Would LOVE to find the pics of that bike.


----------



## redline1968 (Feb 10, 2009)

john,   here's some pictures of the rails that you requested it dusty but hope this works. mark


----------



## rjs5700 (Feb 10, 2009)

Thanks Mark. I appreciate your help.
John


----------



## pedal alley (Oct 3, 2009)

*Bump*

bumped this thread for Matt .
welcome to the forum .


----------



## Dryden Bicycles (Oct 3, 2009)

Thanks Thomas!

Great bikes to all!


----------



## pedal alley (Oct 3, 2009)

*no problem*



Dryden Bicycles said:


> Thanks Thomas!
> 
> Great bikes to all!



Matt,
are you building a ROLLFAST ?


----------



## supper15fiets (Oct 7, 2009)

....here is my 1936 rollfast...


----------



## Strings-n-Spokes (Oct 7, 2009)

Ronald, was that the bike badged as a Sam-Sco?  I picked up a pretty sweet Sam-Sco last night, hope I wasn't bidding against one of you guys.


----------



## supper15fiets (Oct 7, 2009)

..yes that is the Samsco , i was trying to restore the badge but i don't  have the 
patience for it :o right now, along i found this originele almost nos rollfast badge and now it is rollfast, maby one day i find me a nos samsco, but for now i like this one....and i wasn't bidding on that badge!


----------



## Strings-n-Spokes (Oct 7, 2009)

It wasn't just a badge

http://cgi.ebay.com/ws/eBayISAPI.dll?ViewItem&item=380163542445&ssPageName=STRK:MEWNX:IT


----------



## old hotrod (Oct 7, 2009)

That is a cool bike...the stainless trim really sets it off.

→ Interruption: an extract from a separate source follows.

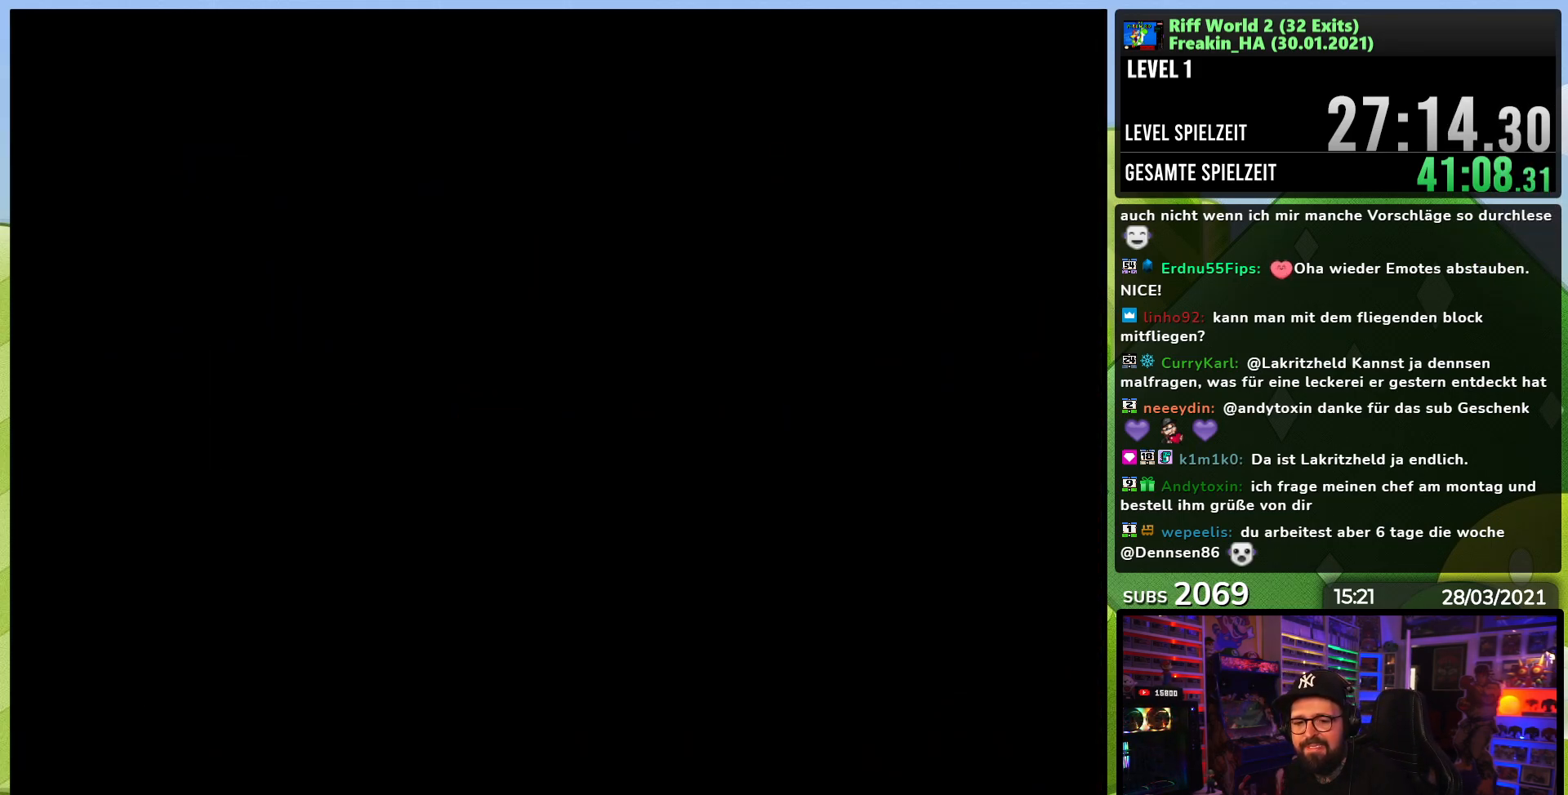
{"buttons": ["A", "X", "DPAD_RIGHT"], "events": [[17, "X", "down"], [83, "X", "up"], [100, "X", "down"], [333, "DPAD_LEFT", "down"], [333, "X", "up"], [350, "DPAD_LEFT", "up"], [350, "X", "down"]]}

I was interested in it but decided to let it go thinking I would have a hard time finding a tank...or info on one...curious, would it also have trim on the tank?


----------



## ram.1950 (Oct 7, 2009)

*CL Rollfast*

I drove 4 hours to St. Louis to pick up a 1941 Western Flyer and while I was there I picked up a bike for $40 off Craigs List. The guy didn't know what brand it was due to the repaint but as soon as I saw the painted head badge I figured I got a winner. Also has a Bendix kick back. Have no idea what year or model it is but I figure I still got one heck of a bargain.


----------



## Strings-n-Spokes (Oct 7, 2009)

The sprocket seems weird being a half inch pitch and having the R's on it,  possibly a conversion.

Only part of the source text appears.